**Exercise brief:**
Restate word for word the section of the entries that opens at the line containing "미스터 트롯 2 투표하기 상금 첫방송 미스트롯1,2 와 미스터 트" and closes at the line containing "списки войсковой части № 5427", both lines kept, pictures dropped.

Top of Task material

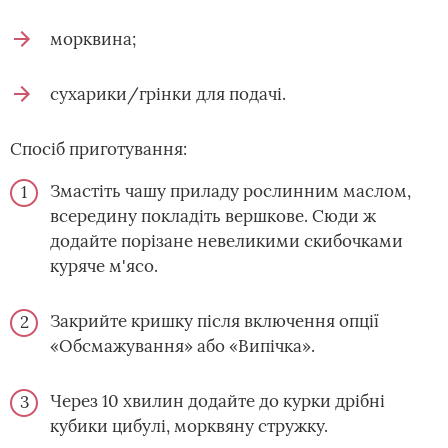
морквина;
сухарики/грінки для подачі.
Спосіб приготування:
Змастіть чашу приладу рослинним маслом,
всередину покладіть вершкове. Сюди ж
додайте порізане невеликими скибочками
куряче м'ясо.
Закрийте кришку після включення опції
«Обсмажування» або «Випічка».
Через 10 хвилин додайте до курки дрібні
кубики цибулі, морквяну стружку.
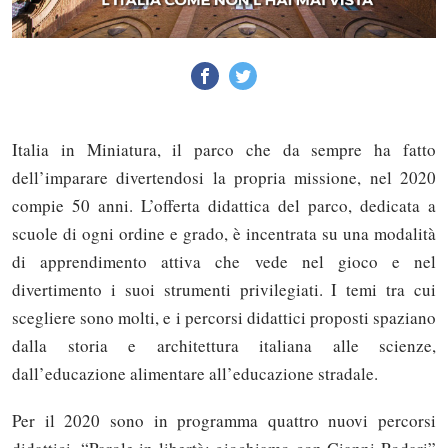
Italia in Miniatura, il parco che da sempre ha fatto
dell’imparare divertendosi la propria missione, nel 2020
compie 50 anni. L’offerta didattica del parco, dedicata a
scuole di ogni ordine e grado, è incentrata su una modalità
di apprendimento attiva che vede nel gioco e nel
divertimento i suoi strumenti privilegiati. I temi tra cui
scegliere sono molti, e i percorsi didattici proposti spaziano
dalla storia e architettura italiana alle scienze,
dall’educazione alimentare all’educazione stradale.
Per il 2020 sono in programma quattro nuovi percorsi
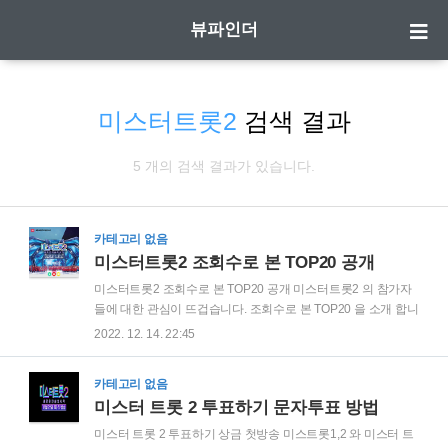
뷰파인더
미스터트롯2
검색 결과
5 개의 검색 결과가 있습니다.
카테고리 없음
미스터트롯2 조회수로 본 TOP20 공개
미스터트롯2 조회수로 본 TOP20 공개 미스터트롯2 의 참가자
들에 대한 관심이 뜨겁습니다. 조회수로 본 TOP20 을 소개 합니
다. 16위~20위 20위 : 박세욱 19위 : 송민준 18위 : 이대원 17위 :
2022. 12. 14. 22:45
장송호 16위 : 안성준 11위~15위 15위 : 권도훈 14위 : 황민우
13위 : 성리 12위 : 재하 11위 : 길병민 6위~10위 10위: 안성훈 9
카테고리 없음
위 : 한이재 8위 : 김시원 7위 : 김홍종 6위 : 서건후 1위~5위 5위 :
미스터 트롯 2 투표하기 문자투표 방법
황민호 4위 : 박성온 3위 : 최대성 2위 : 진해성 1위 : 박서진 출연
자 소개 영상 예능 12월 22일 목요일 밤 10시 미스터트롯2 새로
미스터 트롯 2 투표하기 상금 첫방송 미스트롯1,2 와 미스터 트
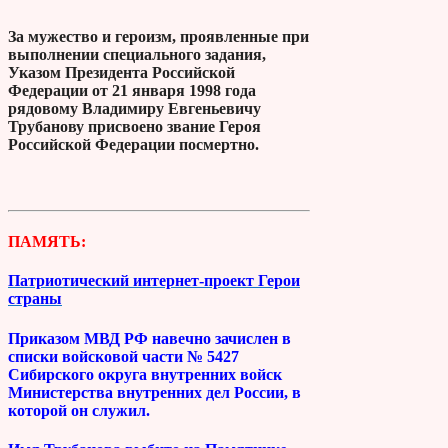
За мужество и героизм, проявленные при
выполнении специального задания,
Указом Президента Российской
Федерации от 21 января 1998 года
рядовому Владимиру Евгеньевичу
Трубанову присвоено звание Героя
Российской Федерации посмертно.
ПАМЯТЬ:
Патриотический интернет-проект Герои
страны
Приказом МВД РФ навечно зачислен в
списки войсковой части № 5427
Сибирского округа внутренних войск
Министерства внутренних дел России, в
которой он служил.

Bottom of Task material

**Response area:**
미스터 트롯 2 투표하기 상금 첫방송 미스트롯1,2 와 미스터 트
За мужество и героизм, проявленные при
выполнении специального задания,
Указом Президента Российской
Федерации от 21 января 1998 года
рядовому Владимиру Евгеньевичу
Трубанову присвоено звание Героя
Российской Федерации посмертно.
ПАМЯТЬ:
Патриотический интернет-проект Герои
страны
Приказом МВД РФ навечно зачислен в
списки войсковой части № 5427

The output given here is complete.